A questão é que aquilo era um pro­grama de te­le­visão e não uma sessão de se­nado uni­ver­si­tário; que os seus des­ti­na­tá­rios eram uns largos mi­lhares de por­tu­gueses co­muns e não uma elite efec­tiva ou su­posta. Assim, logo se jus­ti­fi­cava que à me­mória acu­dissem uns sá­bios versos do poeta Ar­mindo Ro­dri­gues, por sinal também ele «doutor» porque mé­dico: «Dou­tores de alto saber,/​ex­plicai a vida ao povo;/​se ele não vos en­tender/​pre­ci­sais es­tudar de novo.» Adi­vinha-se fa­cil­mente que ne­nhum da­queles con­vi­dados ilus­tres e sá­bios terá va­gares para ir ler a obra de Ar­mindo Ro­dri­gues, mas é uma pena que assim seja.
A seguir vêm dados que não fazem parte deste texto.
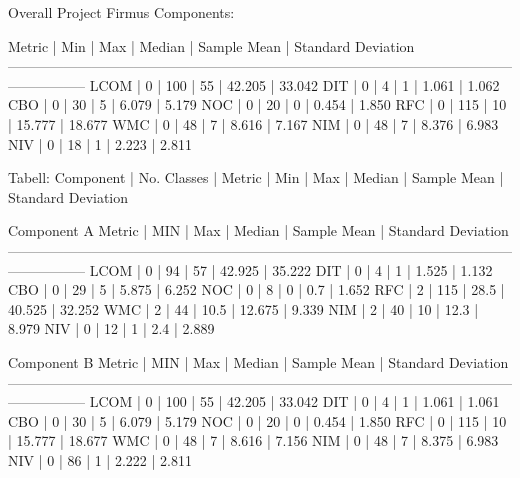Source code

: Overall Project Firmus Components:

Metric		|		Min 		|		Max 		| 		Median 		| 		Sample Mean 		| 		Standard Deviation
-----------------------------------------------------------------------------------------------------------------------------
LCOM		|		0			|		100			|		55			|		42.205				|		33.042
DIT 		|		0			|		4			|		1			|		1.061				|		1.062
CBO 		|		0			|		30			|		5			|		6.079				|		5.179
NOC 		|		0			|		20			|		0			|		0.454				|		1.850
RFC 		|		0			|		115			|		10  		|		15.777				|		18.677
WMC 		|		0			|		48			|		7			|		8.616				|		7.167
NIM			|		0			|		48			|		7			|		8.376				|		6.983
NIV 		|		0			|		18			|		1 			|		2.223				|		2.811








Tabell: 
Component | No. Classes | Metric | Min | Max | Median | Sample Mean | Standard Deviation








Component A
Metric		|		MIN 		|		Max 		| 		Median 		| 		Sample Mean 		| 		Standard Deviation
-----------------------------------------------------------------------------------------------------------------------------
LCOM		|		0			|		94			|		57			|		42.925				|		35.222
DIT 		|		0			|		4			|		1			|		1.525				|		1.132
CBO 		|		0			|		29			|		5			|		5.875				|		6.252
NOC 		|		0			|		8			|		0			|		0.7					|		1.652
RFC 		|		2			|		115			|		28.5		|		40.525				|		32.252
WMC 		|		2			|		44			|		10.5		|		12.675				|		9.339
NIM			|		2			|		40			|		10			|		12.3				|		8.979
NIV 		|		0			|		12			|		1 			|		2.4					|		2.889









Component B
Metric		|		MIN 		|		Max 		| 		Median 		| 		Sample Mean 		| 		Standard Deviation
-----------------------------------------------------------------------------------------------------------------------------
LCOM		|		0			|		100			|		55			|		42.205				|		33.042
DIT 		|		0			|		4			|		1			|		1.061				|		1.061
CBO 		|		0			|		30			|		5			|		6.079				|		5.179
NOC 		|		0			|		20			|		0			|		0.454				|		1.850
RFC 		|		0			|		115			|		10 			|		15.777				|		18.677
WMC 		|		0			|		48			|		7			|		8.616				|		7.156
NIM			|		0			|		48			|		7			|		8.375				|		6.983
NIV 		|		0			|		86			|		1 			|		2.222				|		2.811











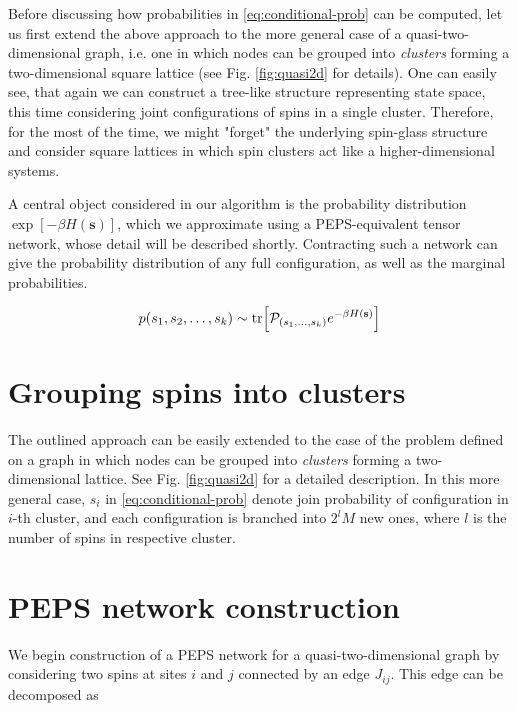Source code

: Before discussing how probabilities in \eqref{eq:conditional-prob} can be
computed, let us first extend the above approach to the more general case of a
quasi-two-dimensional graph, i.e. one in which nodes can be grouped into
\emph{clusters} forming a two-dimensional square lattice (see Fig.
\ref{fig:quasi2d} for details). One can easily see, that again we can construct
a tree-like structure representing state space, this time considering joint
configurations of spins in a single cluster. Therefore, for the most of the
time, we might "forget" the underlying spin-glass structure and consider square
lattices in which spin clusters act like a higher-dimensional systems.

A central object considered in our algorithm is the probability distribution
$\exp[-\beta H(\mathbf{s})]$, which we approximate using a PEPS-equivalent
tensor network, whose detail will be described shortly. Contracting such a
network can give the probability distribution of any full configuration, as
well as the marginal probabilities.

\begin{equation}
  p(s_1, s_2, \ldots, s_k) \sim \tr[\mathcal{P}_{(s_1, \ldots, s_k)} e^{-\beta H(\mathbf{s})}]
\end{equation}

\section{Grouping spins into clusters}
The outlined approach can be easily extended to the case of the problem defined
on a graph in which nodes can be grouped into \emph{clusters} forming a
two-dimensional lattice. See Fig. \ref{fig:quasi2d} for a detailed description.
In this more general case, $s_i$ in \eqref{eq:conditional-prob} denote join
probability of configuration in $i$-th cluster, and each configuration is
branched into $2^lM$ new ones, where $l$ is the number of spins in respective
cluster.

\section{PEPS network construction}
We begin construction of a PEPS network for a quasi-two-dimensional graph by
considering two spins at sites $i$ and $j$ connected by an edge $J_{ij}$. This
edge can be decomposed as

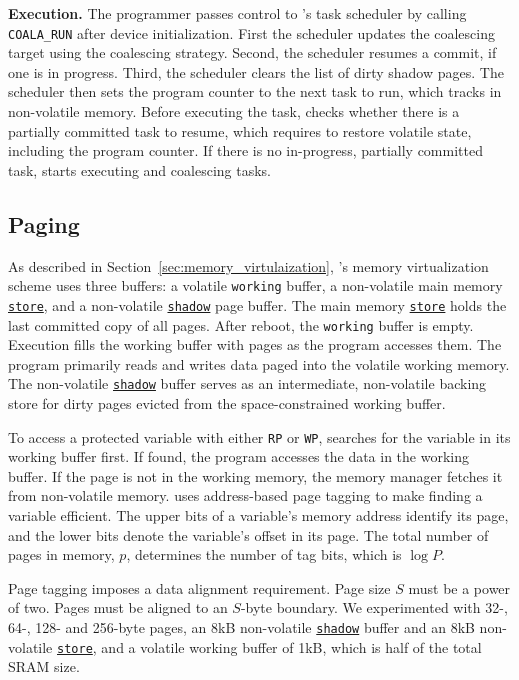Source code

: \textbf{Execution.} The programmer passes control to \sys's task scheduler 
by calling \texttt{COALA\_RUN} after device initialization. 
%
First the scheduler updates the coalescing target using the coalescing
strategy.  Second, the scheduler resumes a commit, if one is in progress. Third,
the scheduler clears the list of dirty shadow pages. The scheduler then 
sets the program counter to the next task to run, which \sys tracks in  
non-volatile memory.  
%
Before executing the task, \sys checks whether there is a partially committed
task to resume, which requires \sys to restore volatile state, including the program
counter.  
%
If there is no in-progress, partially committed task, \sys starts executing and
coalescing tasks. 

\subsection{Paging}
\label{sec:impl:paging}

As described in Section~\ref{sec:memory_virtulaization}, \sys's memory
virtualization scheme uses three buffers: a volatile \texttt{working} buffer, a
non-volatile main memory \texttt{\underline{store}}, and a non-volatile
\texttt{\underline{shadow}} page buffer. 
%
The main memory \texttt{\underline{store}} holds the last committed copy of all 
pages. 
%
After reboot, the \texttt{working} buffer is empty. Execution fills 
the working buffer with pages as the program accesses them. 
%
The program primarily reads and writes data paged into the volatile working memory. 
%
The non-volatile \texttt{\underline{shadow}} buffer serves as an intermediate,
non-volatile backing store for dirty pages evicted from the space-constrained
working buffer. 

To access a protected variable with either \texttt{RP}
or \texttt{WP}, \sys searches for the variable in its working buffer first. If
found, the program accesses the data in the working buffer.  If the page is not 
in the working memory, the memory manager fetches it from non-volatile memory. 
%
\sys uses address-based page tagging to make finding a variable efficient.  The
upper bits of a variable's memory address identify its page, and the lower bits
denote the variable's offset in its page. The total number of pages in memory,
$p$, determines the number of tag bits, which is $\log P$.

Page tagging imposes a data alignment requirement.
Page size $S$ must be a power of two. 
%
Pages must be aligned to an $S$-byte boundary. 
%
We experimented with 32-, 64-, 128- and 256-byte pages, an 8kB non-volatile \texttt{\underline{shadow}} buffer and
an 8kB non-volatile \texttt{\underline{store}}, and a volatile working buffer
of 1kB, which is half of the total SRAM size. 

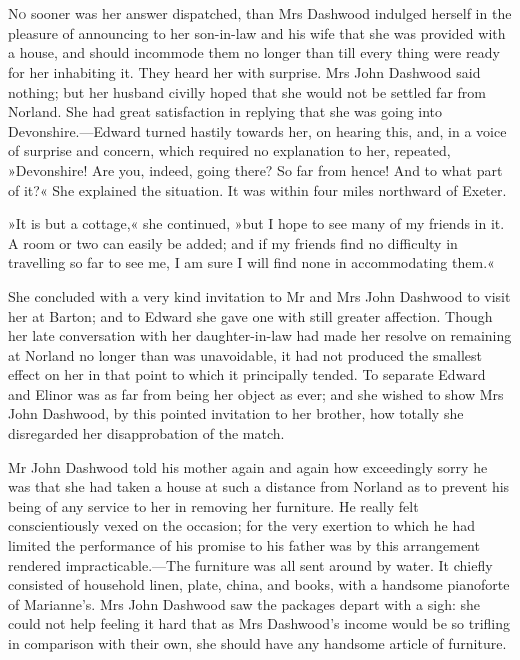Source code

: \chapter[Chapter \thechapter]{}
\lettrine[lines=4,lraise=0.3]{N}{o} sooner was her answer dispatched, than Mrs Dashwood indulged herself in the pleasure of announcing to her son-in-law and his wife that she was provided with a house, and should incommode them no longer than till every thing were ready for her inhabiting it. They heard her with surprise. Mrs John Dashwood said nothing; but her husband civilly hoped that she would not be settled far from Norland. She had great satisfaction in replying that she was going into Devonshire.—Edward turned hastily towards her, on hearing this, and, in a voice of surprise and concern, which required no explanation to her, repeated, »Devonshire! Are you, indeed, going there? So far from hence! And to what part of it?« She explained the situation. It was within four miles northward of Exeter.

»It is but a cottage,« she continued, »but I hope to see many of my friends in it. A room or two can easily be added; and if my friends find no difficulty in travelling so far to see me, I am sure I will find none in accommodating them.«

She concluded with a very kind invitation to Mr and Mrs John Dashwood to visit her at Barton; and to Edward she gave one with still greater affection. Though her late conversation with her daughter-in-law had made her resolve on remaining at Norland no longer than was unavoidable, it had not produced the smallest effect on her in that point to which it principally tended. To separate Edward and Elinor was as far from being her object as ever; and she wished to show Mrs John Dashwood, by this pointed invitation to her brother, how totally she disregarded her disapprobation of the match.

Mr John Dashwood told his mother again and again how exceedingly sorry he was that she had taken a house at such a distance from Norland as to prevent his being of any service to her in removing her furniture. He really felt conscientiously vexed on the occasion; for the very exertion to which he had limited the performance of his promise to his father was by this arrangement rendered impracticable.—The furniture was all sent around by water. It chiefly consisted of household linen, plate, china, and books, with a handsome pianoforte of Marianne’s. Mrs John Dashwood saw the packages depart with a sigh: she could not help feeling it hard that as Mrs Dashwood’s income would be so trifling in comparison with their own, she should have any handsome article of furniture.

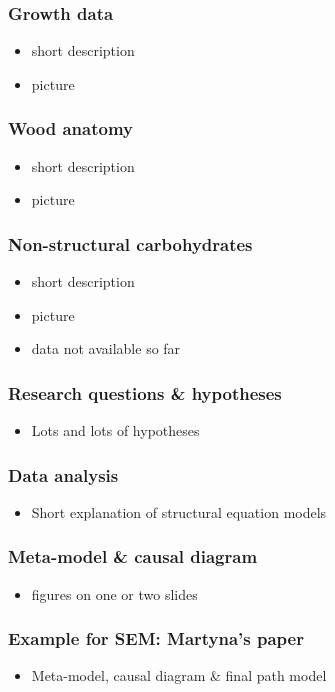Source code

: \documentclass[usepdftitle=false]{beamer}
\begin{document}
\begin{frame}
	\frametitle{Growth data}
	\begin{itemize}
		\item short description
		\item picture
	\end{itemize}
\end{frame}

\begin{frame}
	\frametitle{Wood anatomy}
	\begin{itemize}
		\item short description
		\item picture
	\end{itemize}
\end{frame}

\begin{frame}
	\frametitle{Non-structural carbohydrates}
	\begin{itemize}
		\item short description
		\item picture
		\item data not available so far
	\end{itemize}
\end{frame}

\begin{frame}
	\frametitle{Research questions \& hypotheses}
	\begin{itemize}
		\item Lots and lots of hypotheses
	\end{itemize}
\end{frame}

\begin{frame}
	\frametitle{Data analysis}
	\begin{itemize}
		\item Short explanation of structural equation models		
	\end{itemize}
\end{frame}

\begin{frame}
	\frametitle{Meta-model \& causal diagram}
	\begin{itemize}
		\item figures on one or two slides		
	\end{itemize}
\end{frame}

\begin{frame}
	\frametitle{Example for SEM: Martyna's paper}
	\begin{itemize}
		\item Meta-model, causal diagram \& final path model	
	\end{itemize}
\end{frame}
\end{document}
Ainda assim, aqui fica de­certo inu­til­mente a ci­tação apli­cável não apenas ao caso con­creto deste «Prós e Con­tras». São muitas, de­ma­si­adas, as oca­siões em que su­jeitos de vá­rias es­pé­cies e qua­li­fi­ca­ções, con­vi­dados para irem à TV, se es­quecem ou sim­ples­mente ig­noram que a te­le­visão é um «mass media», isto é, um meio de co­mu­ni­cação de massas, pelo que convém ter nela um com­por­ta­mento ade­quado a essa con­dição. No caso con­creto deste «P e C», ad­mite-se fa­cil­mente que muitos te­les­pec­ta­dores te­nham re­cor­rido ao «zap­ping» e ru­mado para ou­tras pa­ra­gens. E, con­tudo, o tema do pro­grama era, re­corde-se, o pos­sível in­ven­tário do que é pre­ciso fazer para me­lhorar o país, ou me­lhor, a vida de todos nós. Não era, pois, coisa pouca. Pelo que bem se jus­ti­fica que, antes da pró­xima opor­tu­ni­dade, os sá­bios se apli­quem a «es­tudar de novo», como disse Ar­mindo Ro­dri­gues.